TO DO ->
Could the listing be repeated exactly, with every picture dropped?

----

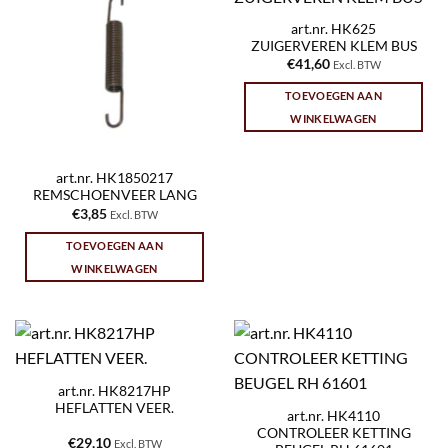
art.nr. HK625
ZUIGERVEREN KLEM BUS
€
41,60
Excl. BTW
TOEVOEGEN AAN
WINKELWAGEN
art.nr. HK1850217
REMSCHOENVEER LANG
€
3,85
Excl. BTW
TOEVOEGEN AAN
WINKELWAGEN
art.nr. HK8217HP
HEFLATTEN VEER.
art.nr. HK4110
CONTROLEER KETTING
€
29,10
Excl. BTW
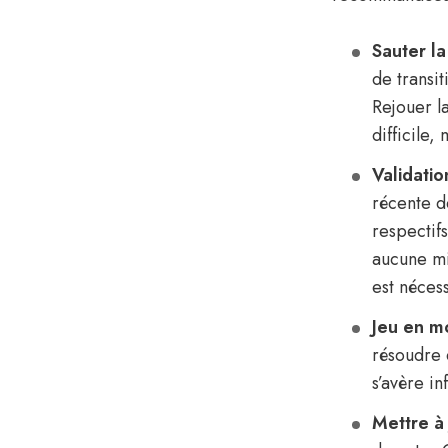
Sauter la
de transit
Rejouer l
difficile,
Validatio
récente d
respectifs
aucune mi
est nécess
Jeu en m
résoudre 
s’avère in
Mettre à 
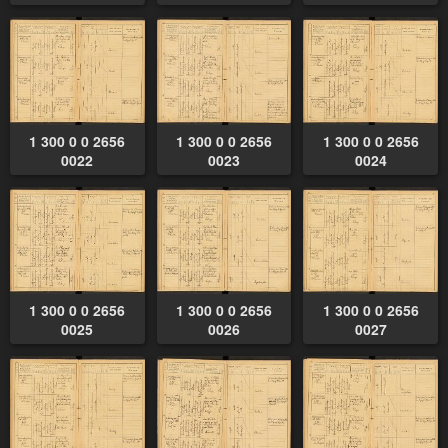
1 300 0 0 2656
1 300 0 0 2656
1 300 0 0 2656
0022
0023
0024
1 300 0 0 2656
1 300 0 0 2656
1 300 0 0 2656
0025
0026
0027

----

RESULT FOR THIS TASK ->
art.nr. HK625
ZUIGERVEREN KLEM BUS
€
41,60
Excl. BTW
TOEVOEGEN AAN
WINKELWAGEN
art.nr. HK1850217
REMSCHOENVEER LANG
€
3,85
Excl. BTW
TOEVOEGEN AAN
WINKELWAGEN
art.nr. HK8217HP
HEFLATTEN VEER.
art.nr. HK4110
CONTROLEER KETTING
€
29,10
Excl. BTW
Sauter la
de transit
Rejouer l
difficile,
Validatio
récente d
respectifs
aucune mi
est nécess
Jeu en m
résoudre 
s’avère in
Mettre à 
1 300 0 0 2656
1 300 0 0 2656
1 300 0 0 2656
0022
0023
0024
1 300 0 0 2656
1 300 0 0 2656
1 300 0 0 2656
0025
0026
0027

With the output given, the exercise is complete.